* **Exercise**
Working from the data below, write out exactly the lines from its first through the line that contains "can only have a", both ends included and pictures omitted.

Stored data:
- - - - - - -

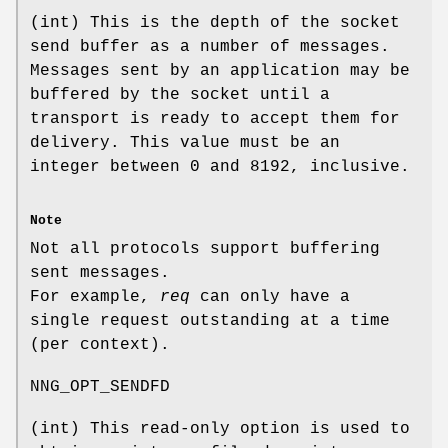
(
int
) This is the depth of the socket
send buffer as a number of messages.
Messages sent by an application may be
buffered by the socket until a
transport is ready to accept them for
delivery. This value must be an
integer between 0 and 8192, inclusive.
Note
Not all protocols support buffering
sent messages.
For example,
req
can only have a
single request outstanding at a time
(per context).
NNG_OPT_SENDFD
(
int
) This read-only option is used to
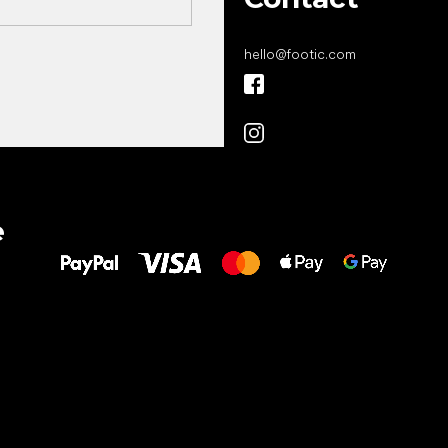
hello
@
footic.com
All the best
e
to your feet!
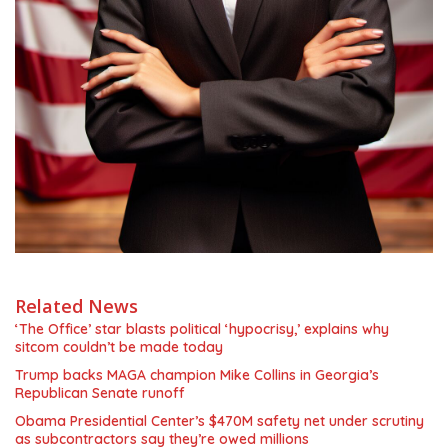
Related News
‘The Office’ star blasts political ‘hypocrisy,’ explains why
sitcom couldn’t be made today
Trump backs MAGA champion Mike Collins in Georgia’s
Republican Senate runoff
Obama Presidential Center’s $470M safety net under scrutiny
as subcontractors say they’re owed millions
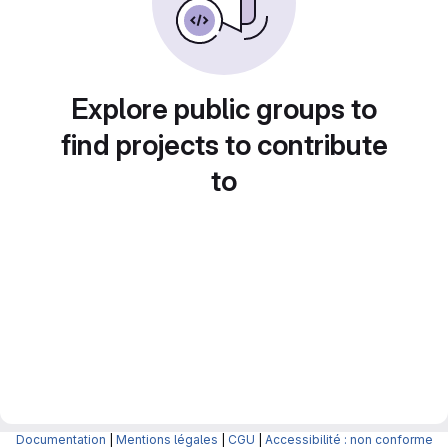
Explore public groups to
find projects to contribute
to
Documentation
|
Mentions légales
|
CGU
|
Accessibilité : non conforme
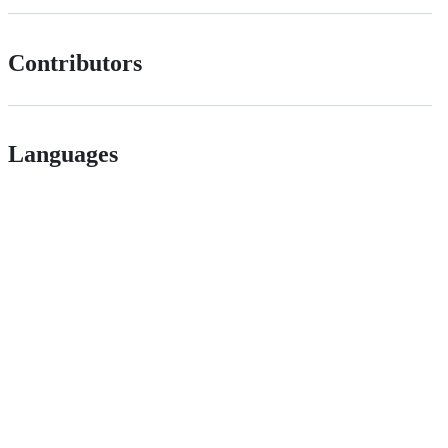
Contributors
Languages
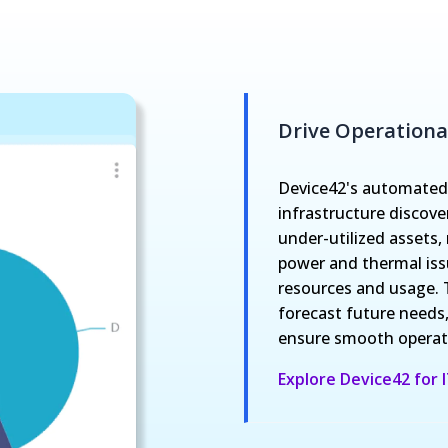
Drive Operational
Device42's automated,
infrastructure discove
under-utilized assets
power and thermal issu
resources and usage. 
forecast future needs,
ensure smooth operati
Explore Device42 for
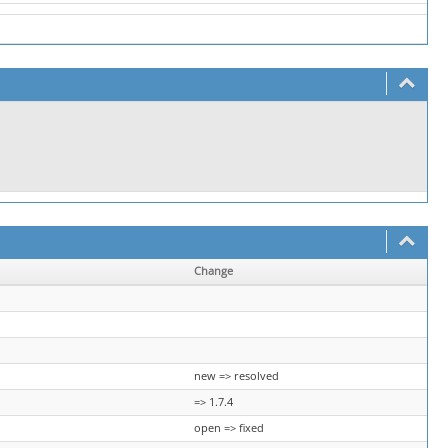
Change
new => resolved
=> 1.7.4
open => fixed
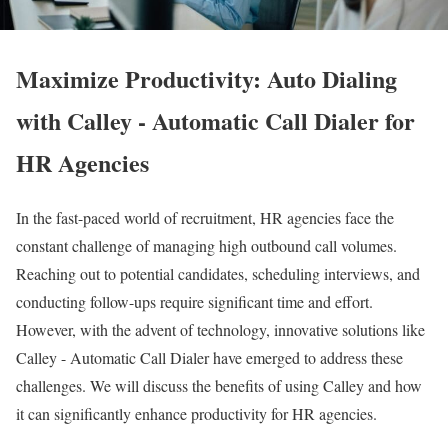
Maximize Productivity: Auto Dialing
with Calley - Automatic Call Dialer for
HR Agencies
In the fast-paced world of recruitment, HR agencies face the
constant challenge of managing high outbound call volumes.
Reaching out to potential candidates, scheduling interviews, and
conducting follow-ups require significant time and effort.
However, with the advent of technology, innovative solutions like
Calley - Automatic Call Dialer have emerged to address these
challenges. We will discuss the benefits of using Calley and how
it can significantly enhance productivity for HR agencies.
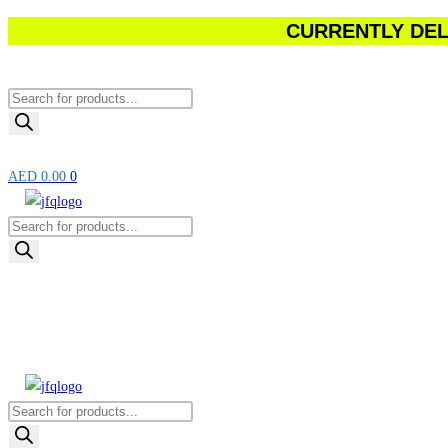
CURRENTLY DELI
Skip
to
content
Products
search
AED
0.00
0
Products
search
Products
search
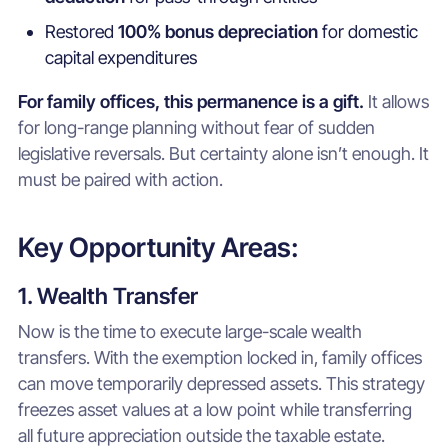
Restored
100% bonus depreciation
for domestic
capital expenditures
For family offices, this permanence is a gift.
It allows
for long-range planning without fear of sudden
legislative reversals. But certainty alone isn’t enough. It
must be paired with action.
Key Opportunity Areas:
1. Wealth Transfer
Now is the time to execute large-scale wealth
transfers. With the exemption locked in, family offices
can move temporarily depressed assets. This strategy
freezes asset values at a low point while transferring
all future appreciation outside the taxable estate.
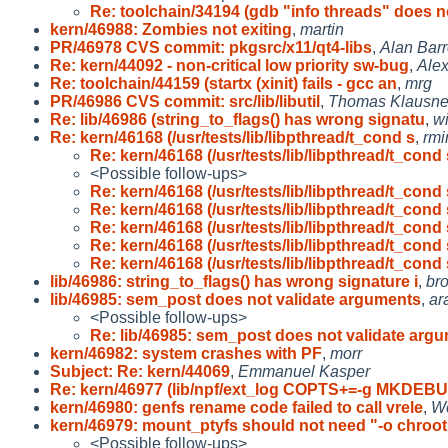
Re: toolchain/34194 (gdb "info threads" does n
kern/46988: Zombies not exiting
,
martin
PR/46978 CVS commit: pkgsrc/x11/qt4-libs
,
Alan Barr
Re: kern/44092 - non-critical low priority sw-bug
,
Ale
Re: toolchain/44159 (startx (xinit) fails - gcc an
,
mrg
PR/46986 CVS commit: src/lib/libutil
,
Thomas Klausne
Re: lib/46986 (string_to_flags() has wrong signatu
,
w
Re: kern/46168 (/usr/tests/lib/libpthread/t_cond s
,
rmi
Re: kern/46168 (/usr/tests/lib/libpthread/t_cond 
<Possible follow-ups>
Re: kern/46168 (/usr/tests/lib/libpthread/t_cond 
Re: kern/46168 (/usr/tests/lib/libpthread/t_cond 
Re: kern/46168 (/usr/tests/lib/libpthread/t_cond 
Re: kern/46168 (/usr/tests/lib/libpthread/t_cond 
Re: kern/46168 (/usr/tests/lib/libpthread/t_cond 
lib/46986: string_to_flags() has wrong signature i
,
br
lib/46985: sem_post does not validate arguments
,
ar
<Possible follow-ups>
Re: lib/46985: sem_post does not validate arg
kern/46982: system crashes with PF
,
morr
Subject: Re: kern/44069
,
Emmanuel Kasper
Re: kern/46977 (lib/npf/ext_log COPTS+=-g MKDEB
kern/46980: genfs rename code failed to call vrele
,
Wo
kern/46979: mount_ptyfs should not need "-o chroot
<Possible follow-ups>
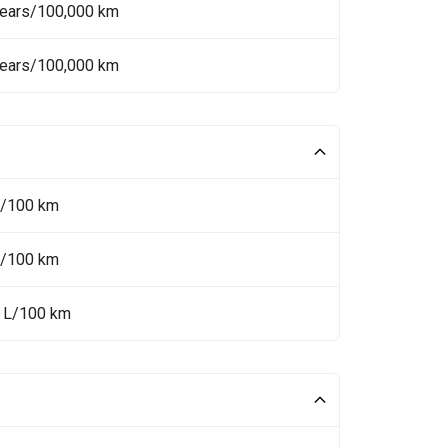
Years/100,000 km
Years/100,000 km
L/100 km
L/100 km
5 L/100 km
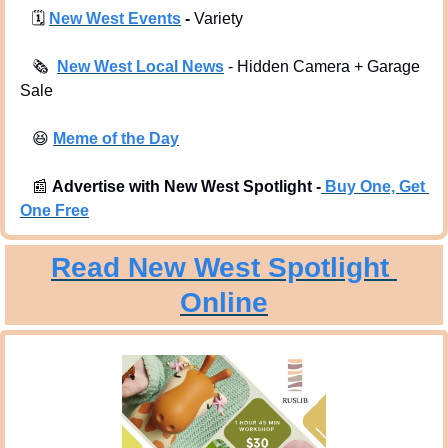
🗓
New West Events
 -
 Variety
🗞
New West Local News
- Hidden Camera + Garage 
Sale 
😆
Meme of the Day
📰
Advertise with New West Spotlight -
Buy One, Get 
One Free
Read New West Spotlight 
Online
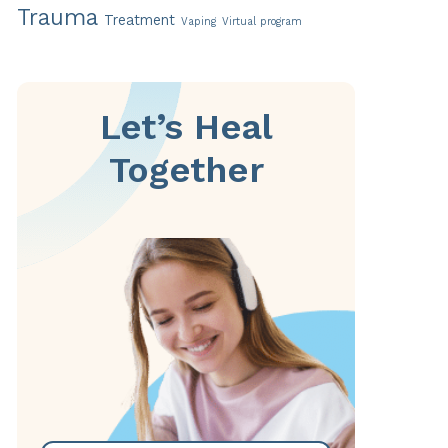
Trauma
Treatment
Vaping
Virtual program
Let’s Heal
Together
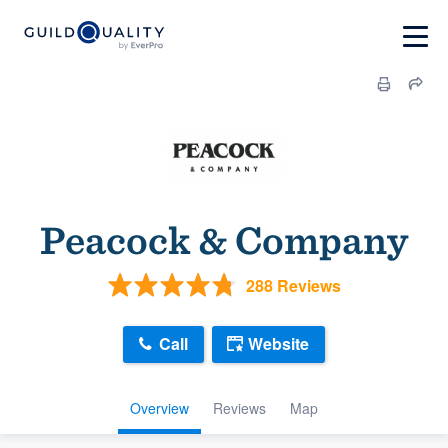
Peacock & Company
288 Reviews
Call
Website
Overview
Reviews
Map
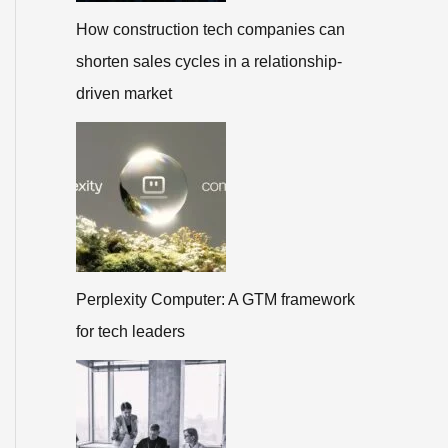
How construction tech companies can
shorten sales cycles in a relationship-
driven market
Perplexity Computer: A GTM framework
for tech leaders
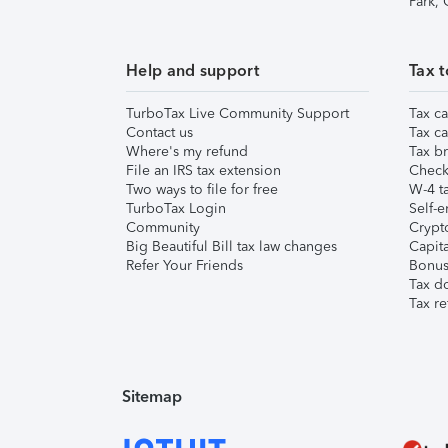
Park,
Help and support
Tax t
TurboTax Live Community Support
Tax ca
Contact us
Tax ca
Where's my refund
Tax br
File an IRS tax extension
Check 
Two ways to file for free
W-4 ta
TurboTax Login
Self-e
Community
Crypto
Big Beautiful Bill tax law changes
Capita
Refer Your Friends
Bonus 
Tax d
Tax re
Sitemap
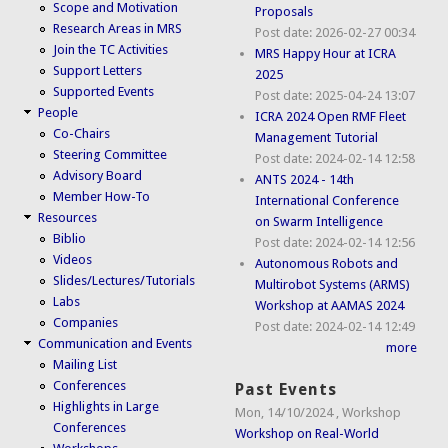
Scope and Motivation
Proposals
Research Areas in MRS
Post date:
2026-02-27 00:34
Join the TC Activities
MRS Happy Hour at ICRA
Support Letters
2025
Supported Events
Post date:
2025-04-24 13:07
People
ICRA 2024 Open RMF Fleet
Co-Chairs
Management Tutorial
Steering Committee
Post date:
2024-02-14 12:58
Advisory Board
ANTS 2024 - 14th
Member How-To
International Conference
Resources
on Swarm Intelligence
Biblio
Post date:
2024-02-14 12:56
Videos
Autonomous Robots and
Slides/Lectures/Tutorials
Multirobot Systems (ARMS)
Labs
Workshop at AAMAS 2024
Companies
Post date:
2024-02-14 12:49
Communication and Events
more
Mailing List
Conferences
Past Events
Highlights in Large
Mon, 14/10/2024
,
Workshop
Conferences
Workshop on Real-World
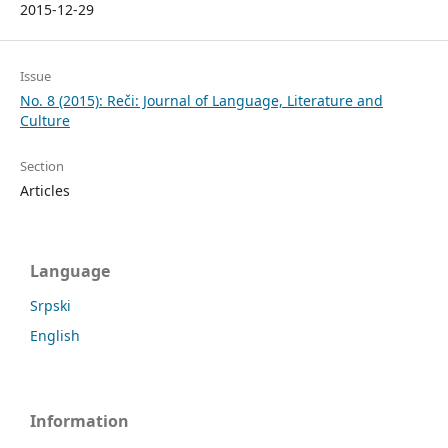
2015-12-29
Issue
No. 8 (2015): Reči: Journal of Language, Literature and
Culture
Section
Articles
Language
Srpski
English
Information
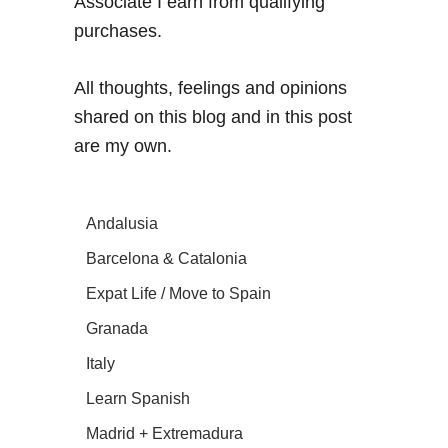
Associate I earn from qualifying
purchases.
All thoughts, feelings and opinions
shared on this blog and in this post
are my own.
Andalusia
Barcelona & Catalonia
Expat Life / Move to Spain
Granada
Italy
Learn Spanish
Madrid + Extremadura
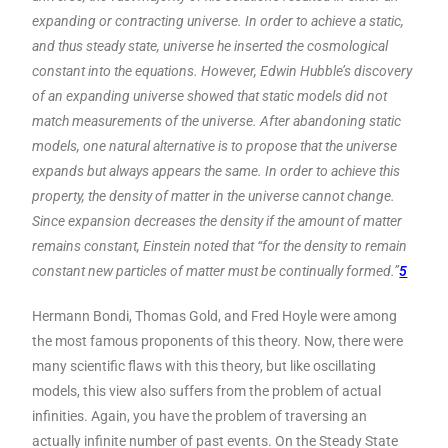
expanding or contracting universe. In order to achieve a static,
and thus steady state, universe he inserted the cosmological
constant into the equations. However, Edwin Hubble’s discovery
of an expanding universe showed that static models did not
match measurements of the universe. After abandoning static
models, one natural alternative is to propose that the universe
expands but always appears the same. In order to achieve this
property, the density of matter in the universe cannot change.
Since expansion decreases the density if the amount of matter
remains constant, Einstein noted that “for the density to remain
constant new particles of matter must be continually formed.”
5
Hermann Bondi, Thomas Gold, and Fred Hoyle were among
the most famous proponents of this theory. Now, there were
many scientific flaws with this theory, but like oscillating
models, this view also suffers from the problem of actual
infinities. Again, you have the problem of traversing an
actually infinite number of past events. On the Steady State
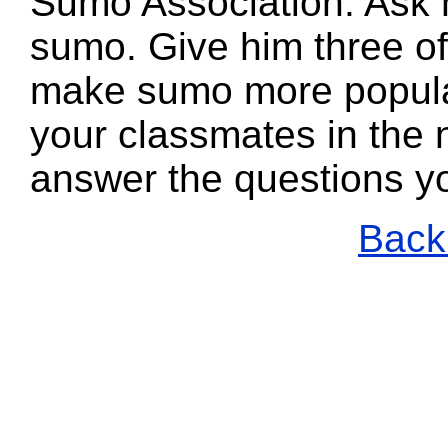
Sumo Association. Ask 
sumo. Give him three of
make sumo more popula
your classmates in the n
answer the questions y
Back 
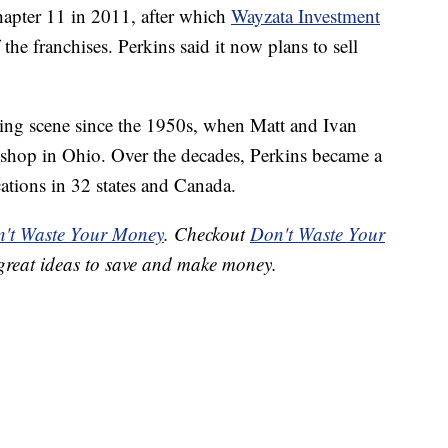
Chapter 11 in 2011, after which
Wayzata Investment
he franchises. Perkins said it now plans to sell
ing scene since the 1950s, when Matt and Ivan
shop in Ohio. Over the decades, Perkins became a
ations in 32 states and Canada.
't Waste Your Money
. Checkout
Don't Waste Your
great ideas to save and make money.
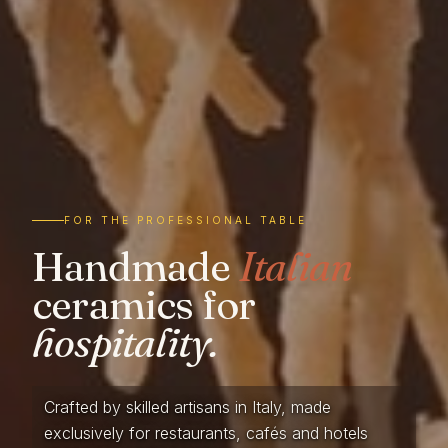
FOR THE PROFESSIONAL TABLE
Handmade
Italian
ceramics for
hospitality.
Crafted by skilled artisans in Italy, made
exclusively for restaurants, cafés and hotels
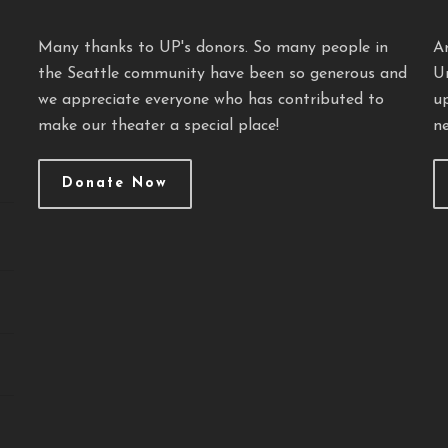
Many thanks to UP's donors. So many people in
A
the Seattle community have been so generous and
U
we appreciate everyone who has contributed to
u
make our theater a special place!
ne
Donate Now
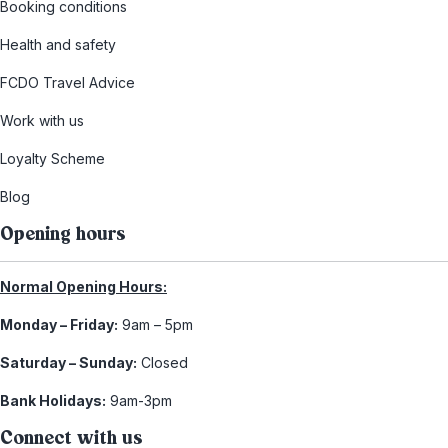
Booking conditions
Health and safety
FCDO Travel Advice
Work with us
Loyalty Scheme
Blog
Opening hours
Normal Opening Hours:
Monday – Friday:
9am – 5pm
Saturday – Sunday:
Closed
Bank Holidays:
9am-3pm
Connect with us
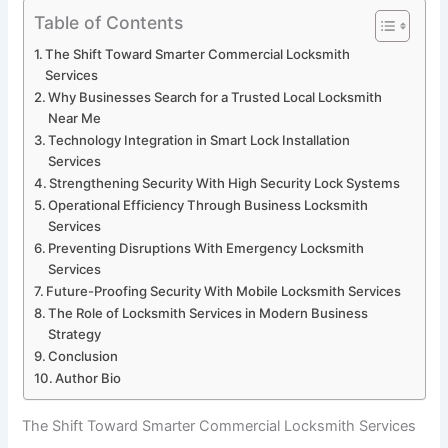
Table of Contents
The Shift Toward Smarter Commercial Locksmith
Services
Why Businesses Search for a Trusted Local Locksmith
Near Me
Technology Integration in Smart Lock Installation
Services
Strengthening Security With High Security Lock Systems
Operational Efficiency Through Business Locksmith
Services
Preventing Disruptions With Emergency Locksmith
Services
Future-Proofing Security With Mobile Locksmith Services
The Role of Locksmith Services in Modern Business
Strategy
Conclusion
Author Bio
The Shift Toward Smarter Commercial Locksmith Services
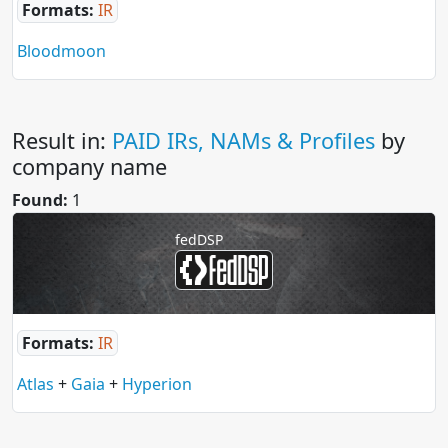
Formats:
IR
Bloodmoon
Result in:
PAID IRs, NAMs & Profiles
by
company name
Found:
1
fedDSP
Formats:
IR
Atlas
+
Gaia
+
Hyperion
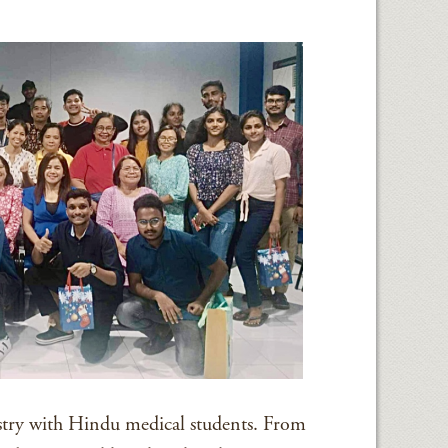
try with Hindu medical students. From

- - - - - - -

* **Written solution**
(
int
) This is the depth of the socket
send buffer as a number of messages.
Messages sent by an application may be
buffered by the socket until a
transport is ready to accept them for
delivery. This value must be an
integer between 0 and 8192, inclusive.
Note
Not all protocols support buffering
sent messages.
For example,
req
can only have a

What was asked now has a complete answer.